** Information shown **
·····

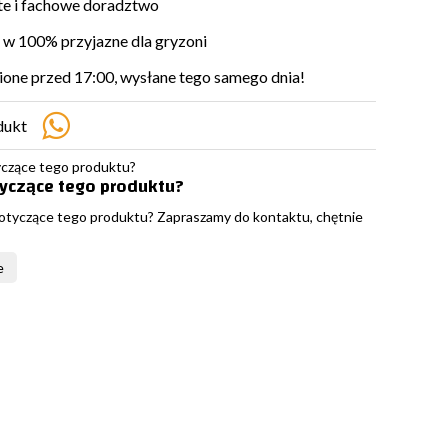
e i fachowe doradztwo
w 100% przyjazne dla gryzoni
ne przed 17:00, wysłane tego samego dnia!
dukt
tyczące tego produktu?
otyczące tego produktu? Zapraszamy do kontaktu, chętnie
e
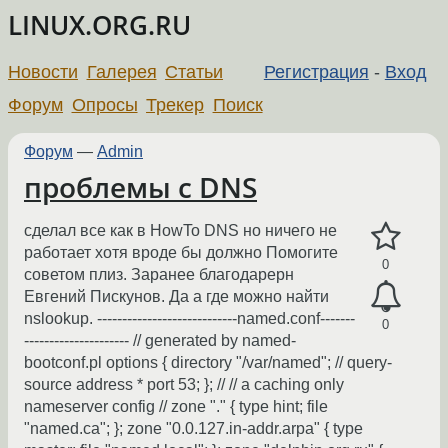
LINUX.ORG.RU
Новости
Галерея
Статьи
Регистрация
-
Вход
Форум
Опросы
Трекер
Поиск
Форум
—
Admin
проблемы с DNS
сделал все как в HowTo DNS но ничего не
работает хотя вроде бы должно Помогите
0
советом плиз. Заранее благодарерн
Евгений Пискунов. Да а где можно найти
nslookup. ----------------------------named.conf-------
0
--------------------- // generated by named-
bootconf.pl options { directory "/var/named"; // query-
source address * port 53; }; // // a caching only
nameserver config // zone "." { type hint; file
"named.ca"; }; zone "0.0.127.in-addr.arpa" { type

·····

** What is being asked **
Output the data as a JSON list of strings, one string per line, starting at the line that contains "LINUX.ORG.RU" and ending at the final line of the data. Omit blank lines.

** Response area **
[
  "LINUX.ORG.RU",
  "Новости",
  "Галерея",
  "Статьи",
  "Регистрация",
  "-",
  "Вход",
  "Форум",
  "Опросы",
  "Трекер",
  "Поиск",
  "Форум",
  "—",
  "Admin",
  "проблемы с DNS",
  "сделал все как в HowTo DNS но ничего не",
  "работает хотя вроде бы должно Помогите",
  "0",
  "советом плиз. Заранее благодарерн",
  "Евгений Пискунов. Да а где можно найти",
  "nslookup. ----------------------------named.conf-------",
  "0",
  "--------------------- // generated by named-",
  "bootconf.pl options { directory \"/var/named\"; // query-",
  "source address * port 53; }; // // a caching only",
  "nameserver config // zone \".\" { type hint; file",
  "\"named.ca\"; }; zone \"0.0.127.in-addr.arpa\" { type"
]